White Raven tells about three themes:
a man, Jake Lalonde, searching for his Haida heritage and parents;
the fight between loggers and environmentalists;
the legend of the Seawolf.

Jake Lalonde was abandoned in foster houses when he was a child, now as an adult is searching for his parents. Jake has just one clue: a photo of a totem pole that bonds him to the Haida heritage.
Jake’s searches open the Pandora’s Box in a small village on Pacific Coast.

In this village loggers and environmentalists fight each other: ‘It’s a complicated situation. Some people, Native and White, want logging under provincial legislation. Others want Native autonomy, the right to do with the forests as they will, to log or not lo log, … Environmentalists want to halt the industry altogether. Each has good reasons depending on whose viewpoint you take …’ (p.233)

The novel is surrounded by an atmosphere of myth: the Haida’s legend of the Seawolf.
Haida is an indigenous nation of the Northwest Coast of North America. I liked the Haida’s description of Diamond Jenness: Haida as the Indian Viking of the North West Coast.
Seawolf legend: a man found two wolf pups on the beach. When the pups had grown they would swim in the ocean and kill a whale for the man to eat. But the wolves killed so many whales and the meat began to rot. The Great Above Person saw this waste meat and punished the wolves, so they had to remain at sea and became Sea Wolf (Killer Whale or Orca or Grampus). ‘A great white wolf transformed itself into a killer whale while retaining its white markings and the habit of traveling in packs.’ (p.32)

From the beginning of the novel Deborah Cannon describes to the reader the atmosphere of the Pacific Coast scenery: ocean’s smell, noises of lorries carrying logs, and the omnipresent magical world of ancient myths.
‘The smell of wet cedar filled the air … Jake imagined the village as it might have once been: smoke spiralling out of the roofs of the houses, fires ablaze on the beach to light the fishermen’s return journey, and a captain who called the island home,’ (p.50)

All together White Raven is a good book, although I preferred more descriptions of the Haida’s world and their legends. In the last chapters of the novel, the hideous Thomas MacPherson prevails and the book becomes a thriller losing the original idea.
‘Be patient. A dance is just a dance and spirit masks are spirit masks.
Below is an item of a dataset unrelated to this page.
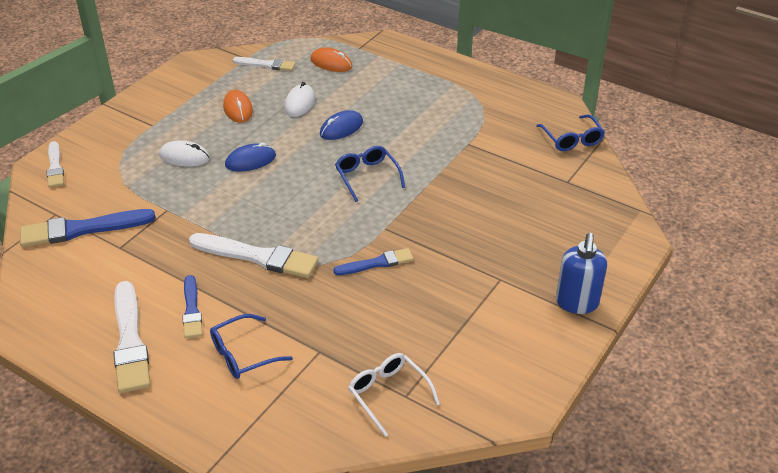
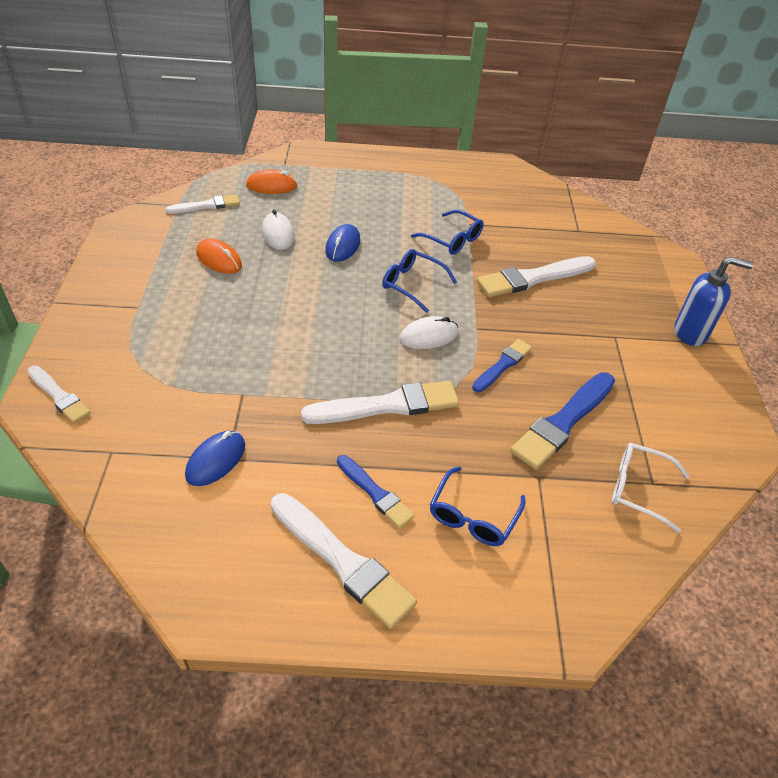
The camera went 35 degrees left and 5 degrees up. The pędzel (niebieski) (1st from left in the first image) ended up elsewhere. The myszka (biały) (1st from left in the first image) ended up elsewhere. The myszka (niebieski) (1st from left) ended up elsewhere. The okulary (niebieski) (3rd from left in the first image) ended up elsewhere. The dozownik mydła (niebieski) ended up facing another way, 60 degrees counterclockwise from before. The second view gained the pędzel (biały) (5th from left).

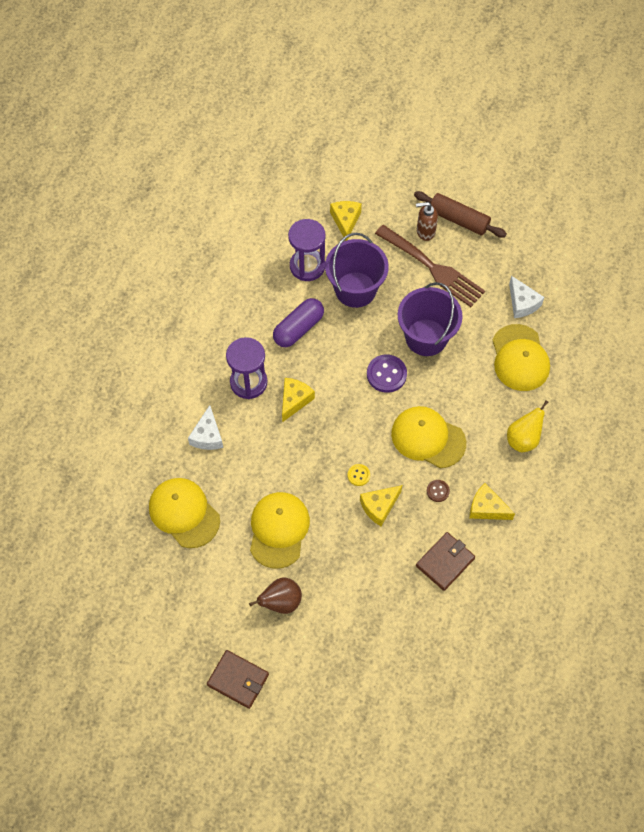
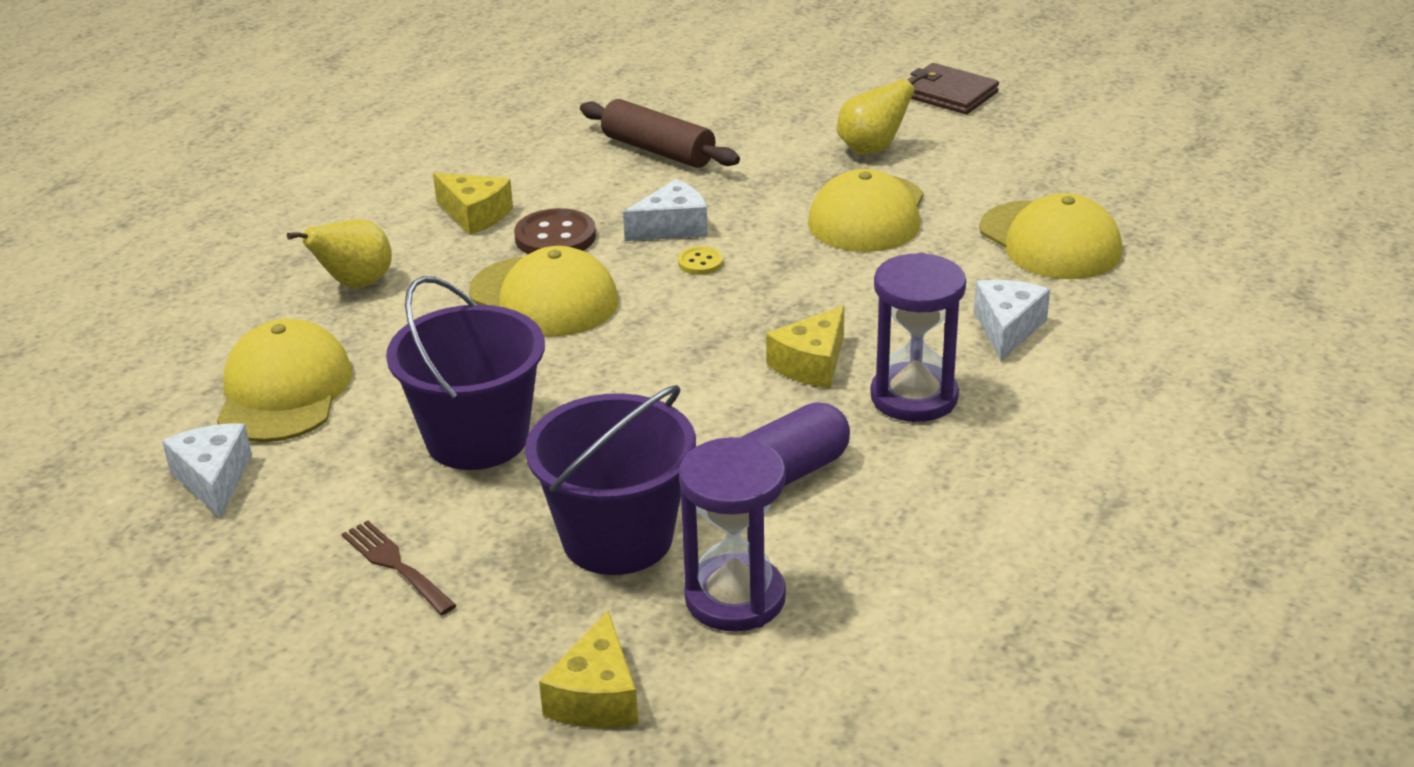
The camera went 170 degrees left and 30 degrees down. What was the gruszka (brązowy) turned into the gruszka (żółty) (2nd from left). What was the ser (żółty) (3rd from left) turned into the ser (biały) (2nd from left). The second view lost the guzik (fioletowy). The size of the widelec (brązowy) changed by a factor of 0.50. The wałek do ciasta (brązowy) ended up elsewhere. The second view lost the dozownik mydła (brązowy). The second view lost the portfel (brązowy) (2nd from left). The size of the guzik (brązowy) changed by a factor of 1.83.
You can’t absorb a hundred years of Haida heritage in one night …’ (p. 2)

A brief guide of the characters:
- Jack Lalonde and his girlfriend Angeline, and his friend Damon Spencer (both archaeologists).
- Thomas MacPherson (the logger), and his wife Susan (Susie), and their daughter Lucy.
- Jimmy Sky (the Sgua-ay) was married with Tilley.
- Henry Moon and his wife Leona, and his mother-in-law Flora.